Il fondo Perseo Sirio, frutto di una fusione tra fondo Perseo e fondo Sirio avvenuta in data 01 ottobre 2014, è un fondo di pensione complementare, di natura associativa e no profit, nato con l’obiettivo di permettere ai lavoratori di garantire una copertura previdenziale integrativa a quella del sistema obbligatorio.
Secondo Boccali, di conseguenza, la riforma della previdenza complementare introdotta con il dlgs. 252/05 – in parte migliorativa – ha finora trovato solo parziale applicazione per il settore del pubblico impiego a causa del mancato esercizio della delega prevista nella legge 243/2004.
Inoltre, si è così creata una situazione sperequata (a partire dalla disciplina fiscale, nonché di prestazioni) tra i fondi pensione negoziali del settore pubblico e le altre forme pensionistiche e, perciò, una condizione competitiva di svantaggio rispetto al mercato del risparmio previdenziale in genere.
“Per tutto ciò . sottolinea Boccali, il fondo Perseo Sirio ha dato mandato ai propri legali di verificare l’esistenza delle condizioni per ricorrere all’autorità garante della concorrenza e del mercato”.

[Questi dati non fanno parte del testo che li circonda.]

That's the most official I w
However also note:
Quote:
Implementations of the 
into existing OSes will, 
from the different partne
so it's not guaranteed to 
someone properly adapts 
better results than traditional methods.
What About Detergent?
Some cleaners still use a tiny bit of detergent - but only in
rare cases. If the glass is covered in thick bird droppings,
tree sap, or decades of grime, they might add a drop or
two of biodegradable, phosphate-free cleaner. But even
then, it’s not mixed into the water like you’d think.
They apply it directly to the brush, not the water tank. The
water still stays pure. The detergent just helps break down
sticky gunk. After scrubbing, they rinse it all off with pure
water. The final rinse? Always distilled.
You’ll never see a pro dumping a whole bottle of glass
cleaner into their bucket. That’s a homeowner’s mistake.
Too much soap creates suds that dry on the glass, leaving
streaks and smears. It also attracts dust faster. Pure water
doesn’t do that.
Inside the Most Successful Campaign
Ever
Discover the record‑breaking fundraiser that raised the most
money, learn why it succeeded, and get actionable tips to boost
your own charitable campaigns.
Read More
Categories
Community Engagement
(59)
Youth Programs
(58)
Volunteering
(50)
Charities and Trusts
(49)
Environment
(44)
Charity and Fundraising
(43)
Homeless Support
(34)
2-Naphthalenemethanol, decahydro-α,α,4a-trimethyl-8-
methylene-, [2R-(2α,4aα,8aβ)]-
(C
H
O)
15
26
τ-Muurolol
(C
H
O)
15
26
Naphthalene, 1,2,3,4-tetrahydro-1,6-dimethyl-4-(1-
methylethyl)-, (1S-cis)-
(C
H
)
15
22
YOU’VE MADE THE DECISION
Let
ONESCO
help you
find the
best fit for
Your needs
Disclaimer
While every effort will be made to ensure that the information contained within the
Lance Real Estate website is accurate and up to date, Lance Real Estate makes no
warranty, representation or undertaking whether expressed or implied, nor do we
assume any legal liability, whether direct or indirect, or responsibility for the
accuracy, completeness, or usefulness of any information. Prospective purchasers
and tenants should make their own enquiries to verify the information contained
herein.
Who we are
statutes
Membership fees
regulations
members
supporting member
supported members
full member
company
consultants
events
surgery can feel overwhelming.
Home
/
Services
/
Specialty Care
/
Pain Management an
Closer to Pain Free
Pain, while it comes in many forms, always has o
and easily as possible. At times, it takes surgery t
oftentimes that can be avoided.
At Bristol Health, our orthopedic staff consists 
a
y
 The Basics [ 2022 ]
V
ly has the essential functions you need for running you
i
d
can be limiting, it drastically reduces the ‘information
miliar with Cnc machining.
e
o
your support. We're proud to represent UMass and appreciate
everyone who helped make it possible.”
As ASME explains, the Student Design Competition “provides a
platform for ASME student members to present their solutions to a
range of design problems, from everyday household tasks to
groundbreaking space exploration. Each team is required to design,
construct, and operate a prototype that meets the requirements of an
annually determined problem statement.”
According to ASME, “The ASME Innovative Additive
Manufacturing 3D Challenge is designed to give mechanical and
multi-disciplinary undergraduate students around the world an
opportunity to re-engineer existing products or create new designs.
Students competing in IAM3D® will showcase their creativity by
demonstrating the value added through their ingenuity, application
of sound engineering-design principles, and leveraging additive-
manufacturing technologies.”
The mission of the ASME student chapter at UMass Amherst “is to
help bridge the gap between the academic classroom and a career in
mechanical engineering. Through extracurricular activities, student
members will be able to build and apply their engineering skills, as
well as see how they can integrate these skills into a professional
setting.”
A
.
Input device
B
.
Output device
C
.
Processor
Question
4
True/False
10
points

A questo svantaggio di partenza, se ne aggiunge oggi un secondo. infatti, a fronte di una diversa e meno favorevole disciplina fiscale, i lavoratori del pubblico impiego si vedrebbero comunque esteso l’inasprimento fiscale sul Tfr e sui rendimenti previsti dalla legge di stabilità.
Il fondo Perseo Sirio chiede perciò che, a fronte della non applicabilità per il prossimo triennio del Tfr in busta paga nei confronti dei lavoratori pubblici, non sia neppure applicato l’inasprimento fiscale a carico del Tfr e dei rendimenti finanziari dei loro fondi pensione (Perseo Sirio ed Espero).

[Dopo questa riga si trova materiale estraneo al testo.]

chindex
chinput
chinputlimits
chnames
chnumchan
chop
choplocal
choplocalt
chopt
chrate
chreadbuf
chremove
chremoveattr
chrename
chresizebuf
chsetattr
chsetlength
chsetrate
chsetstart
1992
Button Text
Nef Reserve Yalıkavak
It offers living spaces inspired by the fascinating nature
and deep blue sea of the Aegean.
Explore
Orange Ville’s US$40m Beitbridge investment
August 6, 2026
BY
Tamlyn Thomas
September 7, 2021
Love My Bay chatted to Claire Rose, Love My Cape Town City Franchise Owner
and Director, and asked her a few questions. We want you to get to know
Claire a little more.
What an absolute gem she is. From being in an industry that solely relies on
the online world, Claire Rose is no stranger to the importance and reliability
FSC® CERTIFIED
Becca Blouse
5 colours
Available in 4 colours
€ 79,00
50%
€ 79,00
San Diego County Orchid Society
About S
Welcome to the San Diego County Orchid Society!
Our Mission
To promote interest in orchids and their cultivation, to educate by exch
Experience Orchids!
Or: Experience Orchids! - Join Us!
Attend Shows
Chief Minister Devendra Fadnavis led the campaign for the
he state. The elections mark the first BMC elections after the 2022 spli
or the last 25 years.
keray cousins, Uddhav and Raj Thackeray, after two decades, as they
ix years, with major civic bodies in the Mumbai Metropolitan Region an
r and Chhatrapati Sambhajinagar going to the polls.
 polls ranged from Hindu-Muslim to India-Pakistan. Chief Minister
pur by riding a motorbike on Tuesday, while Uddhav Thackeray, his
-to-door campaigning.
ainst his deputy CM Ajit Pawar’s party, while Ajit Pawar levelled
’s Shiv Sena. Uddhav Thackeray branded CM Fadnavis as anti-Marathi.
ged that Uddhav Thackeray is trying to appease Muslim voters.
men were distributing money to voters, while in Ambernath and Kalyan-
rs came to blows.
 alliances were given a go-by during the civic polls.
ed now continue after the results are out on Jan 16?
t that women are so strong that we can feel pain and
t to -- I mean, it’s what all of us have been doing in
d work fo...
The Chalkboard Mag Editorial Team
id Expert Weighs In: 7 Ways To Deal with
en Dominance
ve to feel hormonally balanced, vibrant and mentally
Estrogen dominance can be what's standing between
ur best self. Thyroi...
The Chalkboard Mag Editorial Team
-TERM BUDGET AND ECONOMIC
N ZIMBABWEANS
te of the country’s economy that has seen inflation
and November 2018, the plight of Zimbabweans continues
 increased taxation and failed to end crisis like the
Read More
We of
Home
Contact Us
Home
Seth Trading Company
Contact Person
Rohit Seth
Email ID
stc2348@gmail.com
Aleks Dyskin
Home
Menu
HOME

Oltre alle questioni richiamate, il fondo Perseo Sirio è impegnato, nello sviluppo della propria attività, sia in direzione dell’arricchimento delle prestazioni per i propri associati, sia in direzione dello sviluppo di una campagna d’informazione a favore dei lavoratori pubblici, ancora oggi poco informati dei loro diritti.
Per quanto riguarda il primo punto, Perseo Sirio ha raggiunto un accordo con Rbm Previmedical per l’estensione a tutti gli aderenti al fondo di una copertura sanitaria di base a partire dal 1° gennaio 2015. ciò con l’obiettivo di diventare sempre più il “polo del welfare integrativo del pubblico impiego”.
Infine, l’unificazione dei due fondi consentirà di offrire un più razionale servizio agli aderenti, un’ulteriore ottimizzazione dei costi, un rafforzamento del patrimonio disponibile e, con l’avvio della gestione finanziaria, una maggiore diversificazione degli investimenti, a vantaggio dei rendimenti e del controllo del rischio.